Lutfullah Mashal (لطف الله مشعل) is a politician in Afghanistan who last served as spokesman for the National Directorate of Security (NDS). Prior to that he was Governor of Laghman province. He is also a writer and a poet.

==Biography==
Lutfullah Mashal was born in the Shah Shaheed area of Kabul city on 1971. He graduated from the University of Peshawar in 1994 with a master's degree in English literature.

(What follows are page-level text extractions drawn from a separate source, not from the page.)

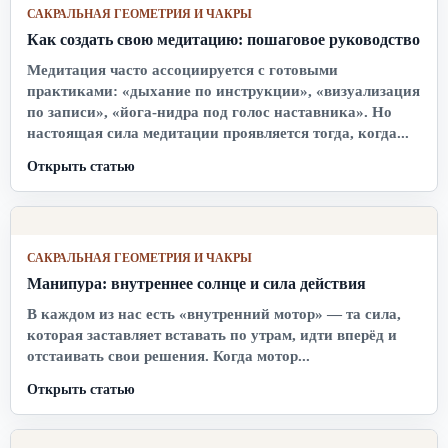
САКРАЛЬНАЯ ГЕОМЕТРИЯ И ЧАКРЫ
Как создать свою медитацию: пошаговое руководство
Медитация часто ассоциируется с готовыми
практиками: «дыхание по инструкции», «визуализация
по записи», «йога-нидра под голос наставника». Но
настоящая сила медитации проявляется тогда, когда...
Открыть статью
САКРАЛЬНАЯ ГЕОМЕТРИЯ И ЧАКРЫ
Манипура: внутреннее солнце и сила действия
В каждом из нас есть «внутренний мотор» — та сила,
которая заставляет вставать по утрам, идти вперёд и
отстаивать свои решения. Когда мотор...
Открыть статью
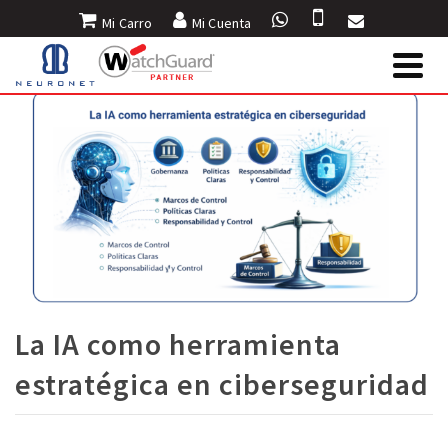
Mi Carro
Mi Cuenta
La IA como herramienta
estratégica en ciberseguridad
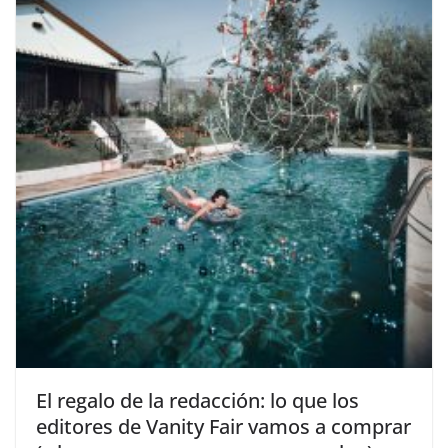
​El regalo de la redacción: lo que los
editores de Vanity Fair vamos a comprar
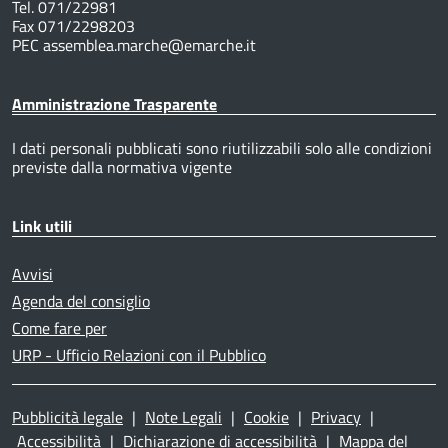
Tel. 071/22981
Fax 071/2298203
PEC assemblea.marche@emarche.it
Amministrazione Trasparente
I dati personali pubblicati sono riutilizzabili solo alle condizioni
previste dalla normativa vigente
Link utili
Avvisi
Agenda del consiglio
Come fare per
URP - Ufficio Relazioni con il Pubblico
Pubblicità legale
|
Note Legali
|
Cookie
|
Privacy
|
Accessibilità
|
Dichiarazione di accessibilità
|
Mappa del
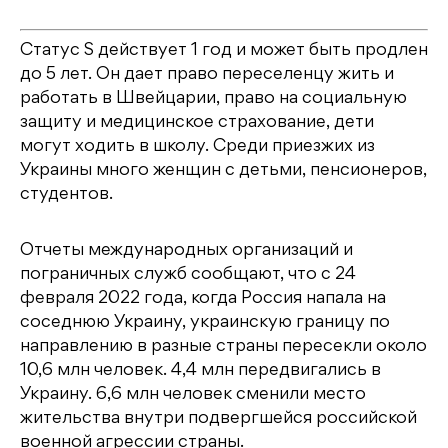
Статус S действует 1 год и может быть продлен
до 5 лет. Он дает право переселенцу жить и
работать в Швейцарии, право на социальную
защиту и медицинское страхование, дети
могут ходить в школу. Среди приезжих из
Украины много женщин с детьми, пенсионеров,
студентов.
Отчеты международных организаций и
пограничных служб сообщают, что с 24
февраля 2022 года, когда Россия напала на
соседнюю Украину, украинскую границу по
направлению в разные страны пересекли около
10,6 млн человек. 4,4 млн передвигались в
Украину. 6,6 млн человек сменили место
жительства внутри подвергшейся российской
военной агрессии страны.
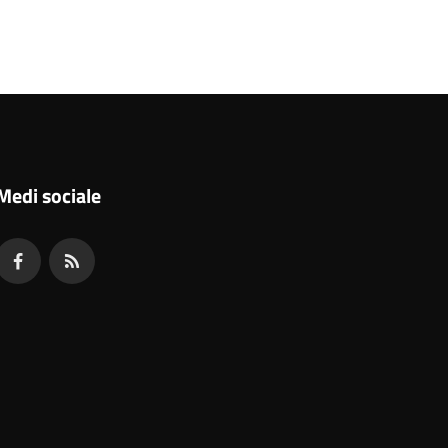
Medi sociale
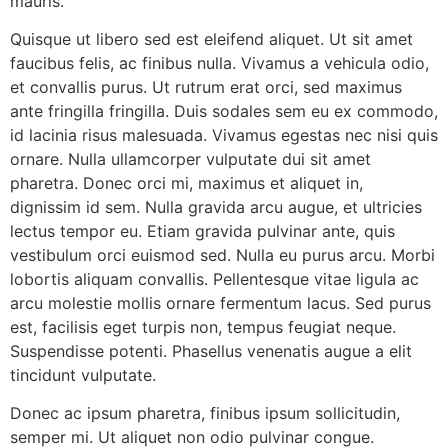
mauris.
Quisque ut libero sed est eleifend aliquet. Ut sit amet
faucibus felis, ac finibus nulla. Vivamus a vehicula odio,
et convallis purus. Ut rutrum erat orci, sed maximus
ante fringilla fringilla. Duis sodales sem eu ex commodo,
id lacinia risus malesuada. Vivamus egestas nec nisi quis
ornare. Nulla ullamcorper vulputate dui sit amet
pharetra. Donec orci mi, maximus et aliquet in,
dignissim id sem. Nulla gravida arcu augue, et ultricies
lectus tempor eu. Etiam gravida pulvinar ante, quis
vestibulum orci euismod sed. Nulla eu purus arcu. Morbi
lobortis aliquam convallis. Pellentesque vitae ligula ac
arcu molestie mollis ornare fermentum lacus. Sed purus
est, facilisis eget turpis non, tempus feugiat neque.
Suspendisse potenti. Phasellus venenatis augue a elit
tincidunt vulputate.
Donec ac ipsum pharetra, finibus ipsum sollicitudin,
semper mi. Ut aliquet non odio pulvinar congue.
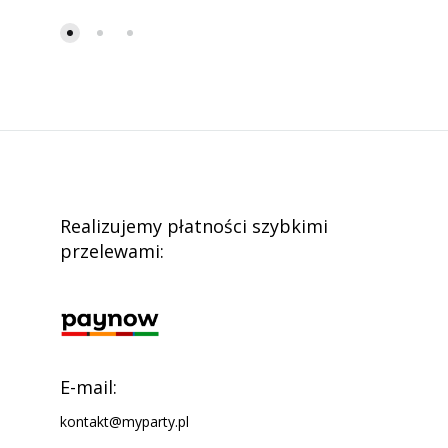
Realizujemy płatności szybkimi
przelewami:
E-mail:
kontakt@myparty.pl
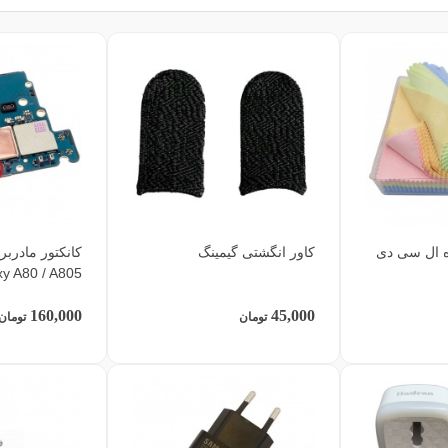
ه ال سی دی
کاور انگشتی گیمینگ
کانکتور مادرب
y A80 / A805
160,000
45,000
تومان
تومان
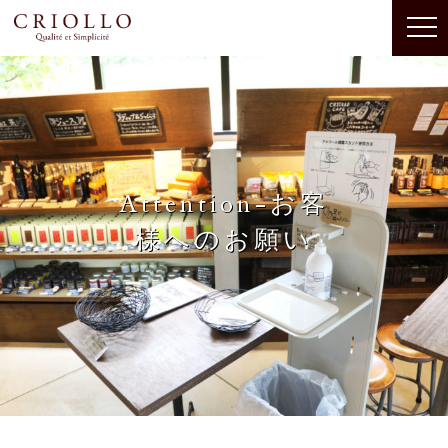
Attention-お客
様へのお願い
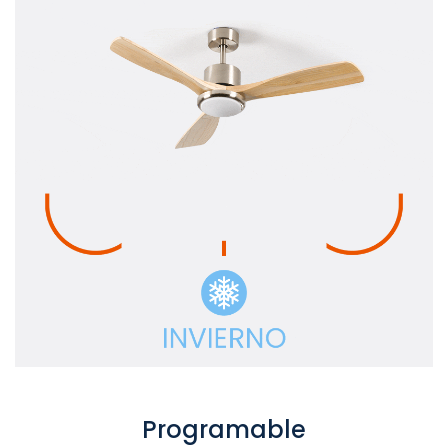
Programable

From 2003 to 2005, Mashal served as a senior spokesperson and adviser in the Ministry of the Interior. After receiving a scholarship from Kent University, he moved to Britain where he obtained a master's degree in Political Science and International Conflict Analysis. He is the author of several books in Pashto and English and was a reporter for the American newspaper The Christian Science Monitor from 2001 to 2002. Mashal has also appeared on major news channels reporting/discussing terrorism, taliban and radical insurgents in Afghanistan/south Asia. Mashal has written extensively on Al-Qaeda and the emergence of Taliban and radical Islamist groups in Afghanistan. He has also researched on the drugs factor in the conflict of Afghanistan.

Mashal was governor of the Laghman province from 2008 to 2010 and was replaced by Mohammad Iqbal Azizi. In 2011, he was appointed as Spokesperson and Special Assistant to the DG of the National Directorate of Security of Afghanistan NDS.